◆ **Document**
-=-=-

In [1]:
import numpy as np

import pyopencl as cl
import pyopencl.array as cl_array
import PyNetwork
from PyNetwork.gpu.GPUNN import GPUOPERATOR

### Matrix Mulplication Time Comparison

- GPU 1d
- GPU 2d
- GPU 2d with local memory
- numpy

In [15]:
code = """
    #define BLOCK_SIZE 16
    #define A_BLOCK_STRIDE (BLOCK_SIZE * a_width)
    #define A_T_BLOCK_STRIDE (BLOCK_SIZE * a_height)

-=-=-

Element region listings:
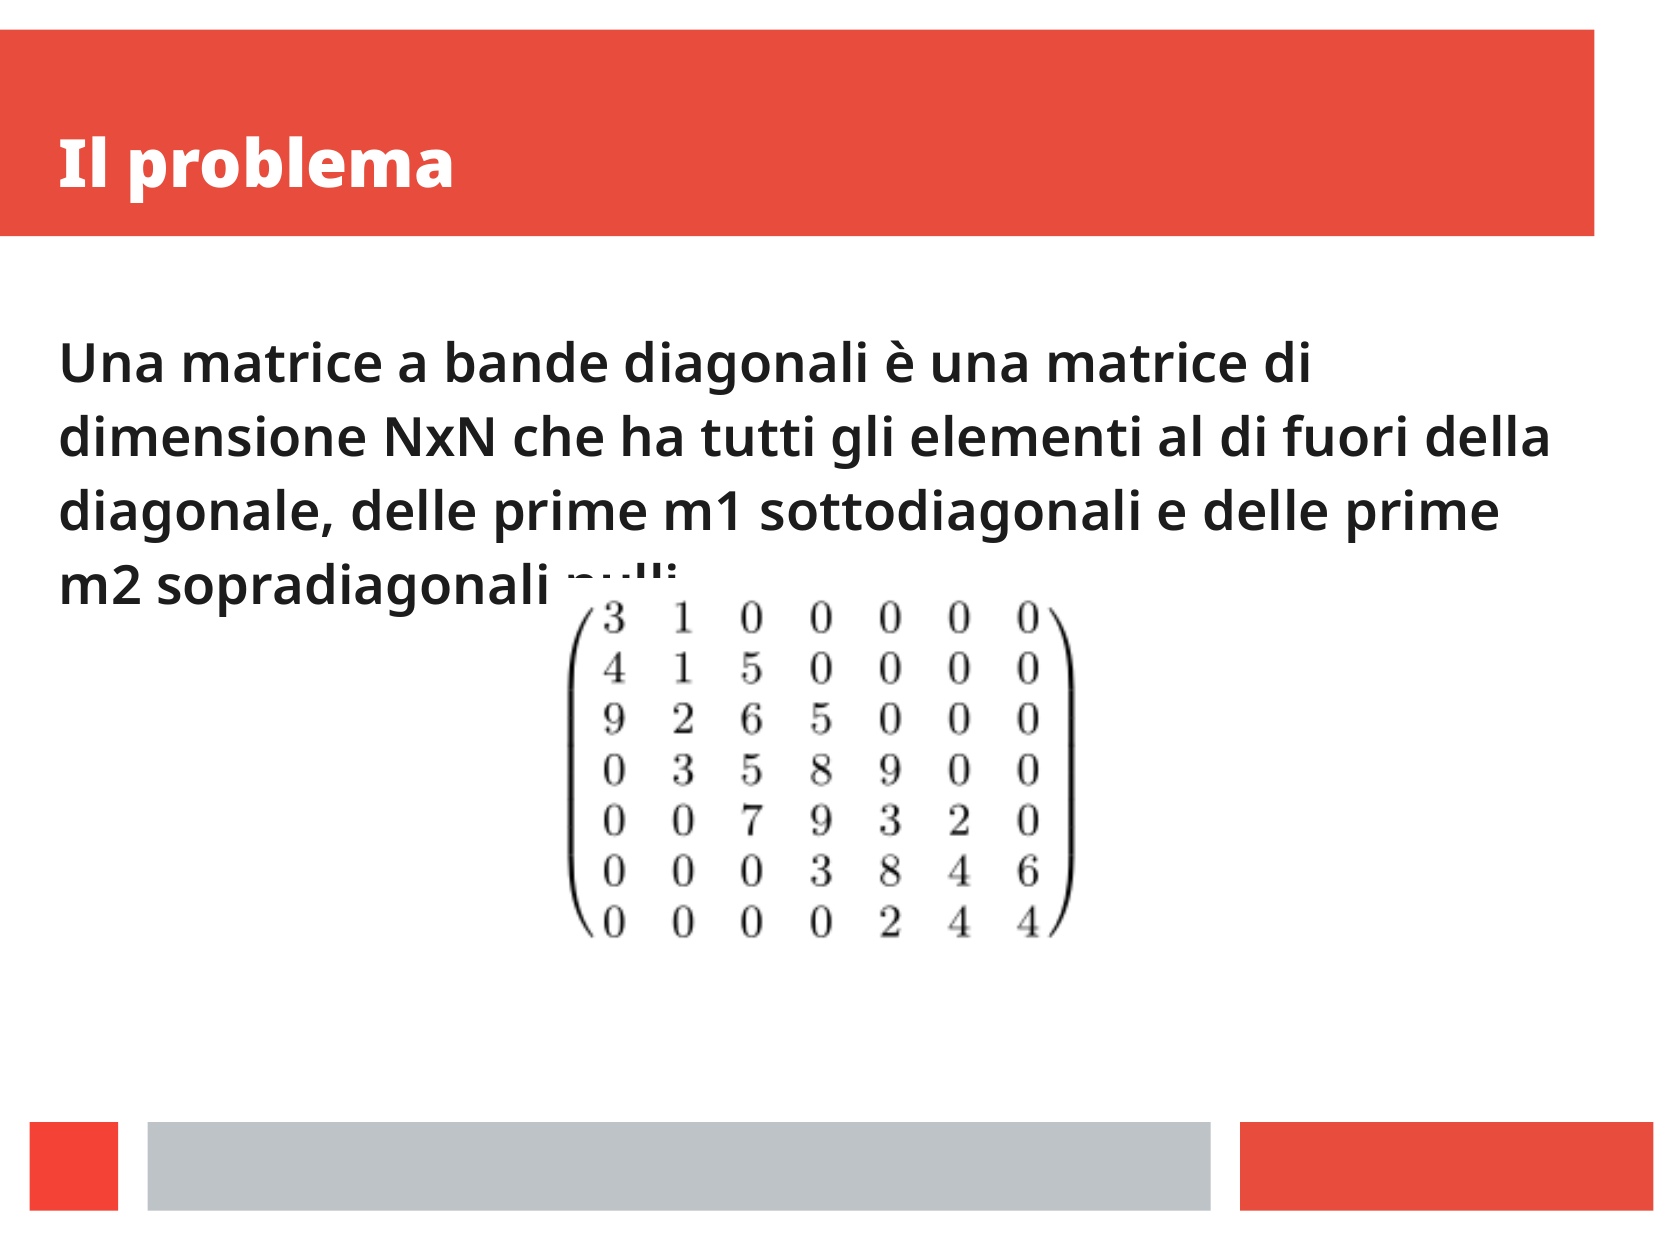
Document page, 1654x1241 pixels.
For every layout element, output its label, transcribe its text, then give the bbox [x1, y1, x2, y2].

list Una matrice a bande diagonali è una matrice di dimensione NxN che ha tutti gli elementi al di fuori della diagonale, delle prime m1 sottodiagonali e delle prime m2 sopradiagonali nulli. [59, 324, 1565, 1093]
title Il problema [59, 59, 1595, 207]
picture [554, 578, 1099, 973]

-=-=-

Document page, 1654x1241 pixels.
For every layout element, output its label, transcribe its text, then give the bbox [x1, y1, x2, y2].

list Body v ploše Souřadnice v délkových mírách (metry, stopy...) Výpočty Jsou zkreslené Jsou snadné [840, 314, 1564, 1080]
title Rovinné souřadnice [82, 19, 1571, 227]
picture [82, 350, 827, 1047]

-=-=-

◆ **What is needed**
In the notebook, turn the heading that starts "Matrix Mulplication" and the list under it into one short sentence that keeps all four items.

◆ **The completed task**
It compares matrix multiplication time across GPU 1d, GPU 2d, GPU 2d with local memory, and numpy.